Dans un contexte difficile, à la suite des drames de l’affaire Lyhanna et des révélations d’agressions sexuelles dans le périscolaire, nous avons examiné en seconde lecture la proposition de loi portée par ma collègue Ayda Hadizadeh, visant à garantir à chaque enfant le droit de disposer d’un avocat dans le cadre d’une mesure d’assistance éducative et de protection de l’enfance.
Le cœur du texte a désormais été adopté conforme par l’Assemblée nationale et le Sénat. Il prévoit que chaque mineur concerné par une procédure d’assistance éducative sera systématiquement assisté par un avocat, qu’il soit ou non capable de discernement.
Derrière cet énoncé, la question posée était celle de la manière dont notre société, à travers ses institutions, considère les enfants, recueille leur parole, prend en compte leurs besoins et garantit leurs droits.
Aujourd’hui, la parole des enfants se libère davantage, et c’est heureux. Mais encore faut-il que nos institutions, et la justice au premier chef, sachent l’entendre et lui donner une place réelle dans les décisions qui les concernent.
Cette proposition de loi pose une garantie fondamentale.
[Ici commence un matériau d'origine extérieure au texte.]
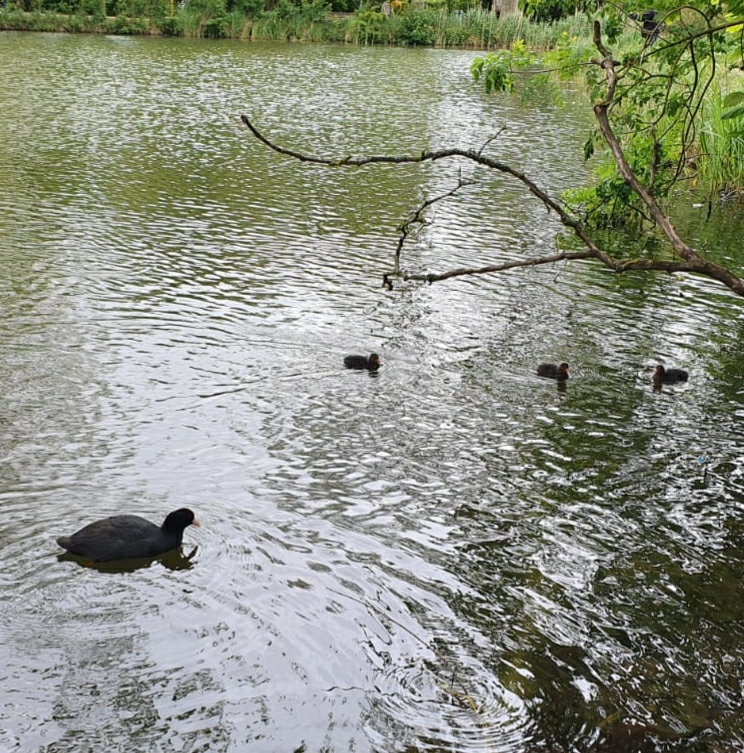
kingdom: Animalia
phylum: Chordata
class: Aves
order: Gruiformes
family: Rallidae
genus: Fulica
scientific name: Fulica atra
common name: Eurasian coot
Elle permet à l’enfant de ne plus être seulement l’objet d’une décision, mais d’être reconnu comme un sujet de droit à part entière. Elle donne un contenu concret à l’intérêt supérieur de l’enfant, consacré par la Convention internationale des droits de l’enfant, et s’inscrit dans l’esprit de l’ordonnance de 1945, qui a affirmé la spécificité de la justice des mineurs.